PM Jacinda Ardern defends climate spending after attack from National, ACT

The Prime Minister is defending her Government's climate spending after it was attacked by both National and ACT over the weekend. 

Jacinda Ardern told AM on Monday lowering emissions is incredibly important especially as more communities are affected by adverse weather events. 

It comes after the National Party accused the Government of spending half a billion dollars more than Treasury advised on climate change projects. 

National's finance spokesperson Nicola Willis accused the Government of blowing cash on what she said are low-value climate change projects, like helping dairy and meat processing plants transition away from coal boilers

Meanwhile, the ACT Party is criticising the Government's efforts to encourage EV uptake, saying the scheme doesn't justify the price tag.

ACT took particular issue with the Government's plan to help lower and middle-income families into cleaner cars, which the Party's climate change spokesperson Simon Court labelled "a cash for clunkers boondoggle".

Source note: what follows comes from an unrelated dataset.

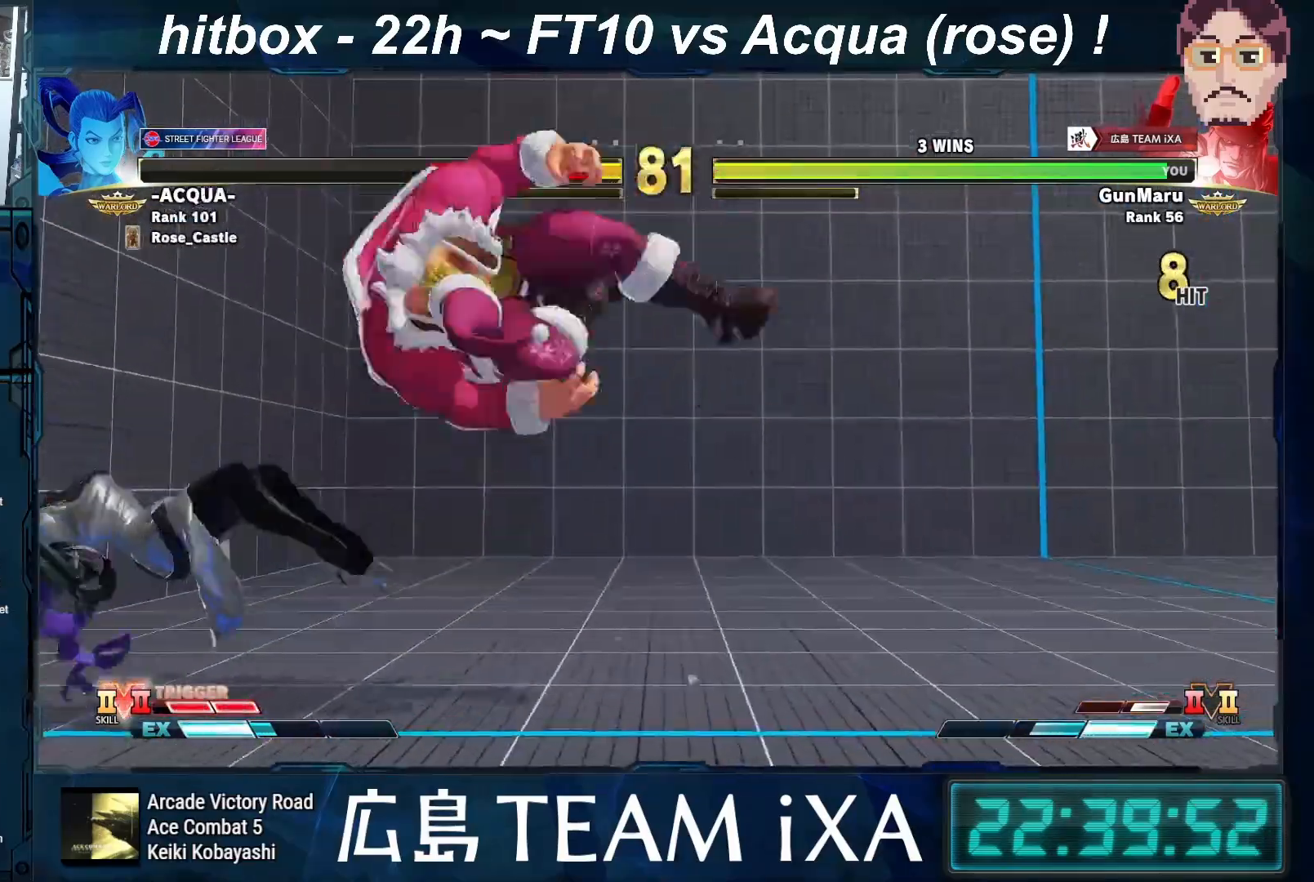
{"buttons": [], "left_stick": "down-right", "events": [[17, "left_stick", "left"], [133, "left_stick", "center"], [183, "left_stick", "left"], [300, "left_stick", "center"], [433, "left_stick", "right"], [483, "left_stick", "down-right"]]}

Starting with a trial of 2500 vehicles, these will be scrapped in return for cash for an electric or hybrid vehicle. It'll cost $569 million over four years.

Over the first two years, it'll cut emissions by 500 tonnes of CO2 if 10 percent of eligible people take up the scheme, or up to 4500 tonnes if all eligible people take it up.

For context, a typical passenger vehicle emits about 4.6 tonnes of CO2 a year.

Despite the criticism, Prime Minister Jacinda Ardern defended her policy on Monday telling AM co-host Ryan Bridge incentivising EV uptake will help build a second-hand market in New Zealand and make the vehicles more accessible. 

Ardern also pointed out the scheme was partially funded by levies on high-emitting cars.

"ACT's view is that… for all of your emissions reductions, you just let the Emissions Trading Scheme do the job. So you let the price of carbon basically do all of the heavy lifting. 

"The problem with that is that means, for instance, the price you will be paying at the pump would go up significantly but without you necessarily having the ability to transition into some of those lower emission options because the price point might be out of reach," she told Bridge. 

"You might have enough to weekly just cover the costs, those growing costs at the pump but you might not have the ability to switch over to a lower emission vehicle."

Ardern said the scheme will help speed up the country's transition to low-emitting cars which is vital in combating climate change. 

"The point here I would make is that some parties in Parliament actually don't think that we need to go that fast. I would challenge them to go and visit those areas that have had significant weather events this winter season. We are seeing one in 100-year events repeatedly now, we have to make sure we are doing our bit. "

ACT and the National Party are of the view that polluters should pay through the emissions trading scheme and that's enough. On the other hand, Labour thinks they need to go further. 

The Government's Finance Minister Grant Robertson and Climate Change Minister James Sha also both defended their policies over the weekend, saying combating climate change is a necessity.  

"This Government takes very seriously our obligations to reduce emissions and meet the goals of the Zero Carbon Act," Robertson said.